> _EXTRAIT DU DOCUMENT_
▬▬▬▬▬▬▬▬▬▬
Sébastien Ricard et Hugues Frenette - Photo Alice Beaubien

Révéler la part d’animalité chez l’Homme

Dans la solitude des champs de coton fait partie de la programmation du prochain Carrefour international de théâtre de Québec qui aura lieu du 22 mai au 8 juin 2018. De l’avis de la directrice artistique du Carrefour, Marie Gignac, la pièce mettra « le feu à la Caserne [Dalhousie] ». Impact Campus s’est entretenu avec Hugues Frenette et Sébastien Ricard, composant la distribution de la pièce de Bernard-Marie Koltès.

La metteure en scène Brigitte Haentjens, immense figure théâtrale au Québec, a désigné Hugues Frenette et Sébastien Ricard à titre de dépositaires de cette pièce de Koltès.

D’emblée, Frenette se pose en artiste mature, solennel, déférent vis-à-vis l’œuvre de cet écrivain total, « prophétique », « révolté ». D’autre part, Ricard, l’étincelle logée au creux de la pupille, peine à brider sa fougue, transporté par les réflexions qu’inspire la pièce chez lui. Leur connivence est ostensible. L’arène dans laquelle leurs personnages se livrent une lutte rude est pavée de la compréhension mutuelle de l’œuvre qu’ils ont développée.
▬▬▬▬▬▬▬▬▬▬
> _EXTRAIT DE DONNÉES_
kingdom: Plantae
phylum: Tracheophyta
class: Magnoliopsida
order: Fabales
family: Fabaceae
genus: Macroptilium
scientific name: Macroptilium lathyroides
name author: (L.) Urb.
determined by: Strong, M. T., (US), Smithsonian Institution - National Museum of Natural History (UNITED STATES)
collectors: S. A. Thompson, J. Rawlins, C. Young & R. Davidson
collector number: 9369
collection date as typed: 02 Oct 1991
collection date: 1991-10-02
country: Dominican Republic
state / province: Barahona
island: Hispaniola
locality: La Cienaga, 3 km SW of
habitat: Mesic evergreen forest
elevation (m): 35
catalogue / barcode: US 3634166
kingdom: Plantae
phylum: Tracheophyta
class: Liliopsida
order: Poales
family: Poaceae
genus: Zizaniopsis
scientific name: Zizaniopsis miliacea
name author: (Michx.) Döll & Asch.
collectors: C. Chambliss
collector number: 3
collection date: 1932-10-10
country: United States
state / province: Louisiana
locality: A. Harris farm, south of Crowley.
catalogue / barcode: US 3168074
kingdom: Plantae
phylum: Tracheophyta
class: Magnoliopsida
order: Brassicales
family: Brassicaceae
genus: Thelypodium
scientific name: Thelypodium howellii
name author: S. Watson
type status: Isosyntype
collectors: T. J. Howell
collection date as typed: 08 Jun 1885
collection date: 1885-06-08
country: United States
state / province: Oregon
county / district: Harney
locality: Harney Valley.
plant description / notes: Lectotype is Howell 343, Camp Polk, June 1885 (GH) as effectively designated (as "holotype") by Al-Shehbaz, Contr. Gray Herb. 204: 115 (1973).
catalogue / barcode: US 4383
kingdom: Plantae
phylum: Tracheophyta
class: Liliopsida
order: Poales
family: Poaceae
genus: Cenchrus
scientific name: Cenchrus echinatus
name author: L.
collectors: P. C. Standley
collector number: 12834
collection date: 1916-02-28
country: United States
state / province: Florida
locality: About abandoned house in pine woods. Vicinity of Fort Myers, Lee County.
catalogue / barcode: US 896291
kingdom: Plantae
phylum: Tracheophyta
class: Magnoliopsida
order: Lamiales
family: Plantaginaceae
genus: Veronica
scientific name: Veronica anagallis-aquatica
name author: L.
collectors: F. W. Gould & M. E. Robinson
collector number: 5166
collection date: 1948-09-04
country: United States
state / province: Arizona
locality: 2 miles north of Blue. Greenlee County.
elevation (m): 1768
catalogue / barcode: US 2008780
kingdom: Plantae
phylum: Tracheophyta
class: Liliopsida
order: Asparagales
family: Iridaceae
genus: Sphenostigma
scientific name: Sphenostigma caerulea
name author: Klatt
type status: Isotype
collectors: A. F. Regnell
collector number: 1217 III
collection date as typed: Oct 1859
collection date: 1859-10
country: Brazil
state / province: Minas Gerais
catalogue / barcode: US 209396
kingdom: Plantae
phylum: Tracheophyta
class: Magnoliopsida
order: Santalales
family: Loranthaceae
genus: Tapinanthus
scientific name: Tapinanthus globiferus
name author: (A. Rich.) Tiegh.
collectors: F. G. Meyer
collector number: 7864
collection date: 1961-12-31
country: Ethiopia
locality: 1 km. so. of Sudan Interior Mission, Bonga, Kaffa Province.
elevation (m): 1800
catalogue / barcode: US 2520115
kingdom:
▬▬▬▬▬▬▬▬▬▬
> _ÉNONCÉ 1_
Reproduisez sans modification le passage de l'article sur la pièce de Koltès qui s'ouvre sur les mots contenant « La metteure en » et se clôt sur « pièce de Koltès. ».
> _ÉNONCÉ 2_
Reprenez l'article sur la pièce de Koltès à partir de son dernier paragraphe et rédigez-en la suite.

> _RÉPONSE ATTENDUE 1_
La metteure en scène Brigitte Haentjens, immense figure théâtrale au Québec, a désigné Hugues Frenette et Sébastien Ricard à titre de dépositaires de cette pièce de Koltès.

> _RÉPONSE ATTENDUE 2_
Un long et nécessaire travail en amont

Le processus de création de la pièce s’est étalé sur quelque deux ans, jusqu’à sa production à l’Usine C plus tôt cette année. Les équipes n’ont pas toujours ce loisir de travailler longtemps en amont. Or, « pour ce type d’œuvre-là, c’était vraiment nécessaire », affirme Frenette. Autrement, le coût associé au fait de mener des projets trop rapidement est cette « impression que tout le monde joue une partition différente », regrette Ricard. Dans le présent cas, les acteurs se sont progressivement dotés d’un « lexique commun ».

Outre des discussions spontanées entre les membres de l’équipe, incluant les concepteurs(rices), un travail « fondamental » dans l’espace a été effectué. Il s’agissait de créer ce « rapport intime à l’autre », selon Ricard. Après tout, au théâtre, « c’est l’autre qui détermine beaucoup ce qui va se produire ». Les mouvements de l’un sont intimement reliés à ceux de l’autre. Le texte de Koltès étant intelligible en soi, ne souffrant pas le naturalisme, il fallait l’« habiter » et en dégager certains aspects tacites, porter un souci au spectacle même, au-delà du texte brut.

Dans la solitude des champs de coton – Photo – Jean-François Hétu
Un processus de macération

Le spectacle est tributaire d’une sorte de longue macération du texte de Koltès. Pour Ricard, le travail du comédien comporte cette « forme de gestation : ça progresse, ça prend corps à l’intérieur de nous-mêmes, ça se sert de nous, c’est nous finalement qui sommes en train d’investir quelque chose de nouveau en nous ».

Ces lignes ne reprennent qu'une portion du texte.